■ What is expected ■
Each line below with the word "presença" needs to be copied.

[Dataset entries]
#####

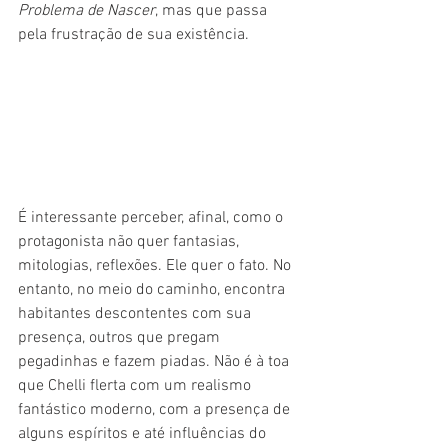
Problema de Nascer
, mas que passa 
pela frustração de sua existência.
É interessante perceber, afinal, como o 
protagonista não quer fantasias, 
mitologias, reflexões. Ele quer o fato. No 
entanto, no meio do caminho, encontra 
habitantes descontentes com sua 
presença, outros que pregam 
pegadinhas e fazem piadas. Não é à toa 
que Chelli flerta com um realismo 
fantástico moderno, com a presença de 
alguns espíritos e até influências do 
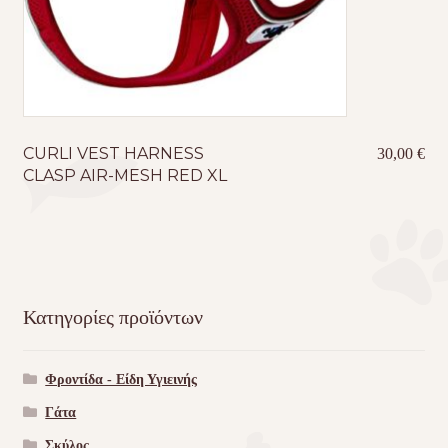
CURLI VEST HARNESS
30,00
€
CLASP AIR-MESH RED XL
Κατηγορίες προϊόντων
Φροντίδα - Είδη Υγιεινής
Γάτα
Σκύλος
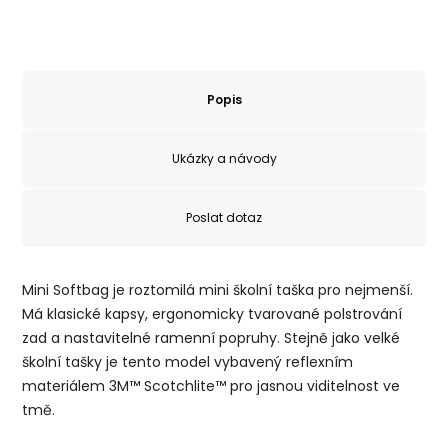
Popis
Ukázky a návody
Poslat dotaz
Mini Softbag je roztomilá mini školní taška pro nejmenší.
Má klasické kapsy, ergonomicky tvarované polstrování
zad a nastavitelné ramenní popruhy. Stejně jako velké
školní tašky je tento model vybavený reflexním
materiálem 3M™ Scotchlite™ pro jasnou viditelnost ve
tmě.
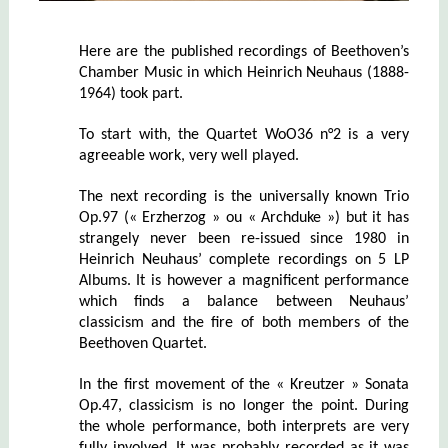
Here are the published recordings of Beethoven’s
Chamber Music in which Heinrich Neuhaus (1888-
1964) took part.
To start with, the Quartet WoO36 n°2 is a very
agreeable work, very well played.
The next recording is the universally known Trio
Op.97 (« Erzherzog » ou « Archduke ») but it has
strangely never been re-issued since 1980 in
Heinrich Neuhaus’ complete recordings on 5 LP
Albums. It is however a magnificent performance
which finds a balance between Neuhaus’
classicism and the fire of both members of the
Beethoven Quartet.
In the first movement of the « Kreutzer » Sonata
Op.47, classicism is no longer the point. During
the whole performance, both interprets are very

#####

■ Written response ■
presença, outros que pregam 
fantástico moderno, com a presença de 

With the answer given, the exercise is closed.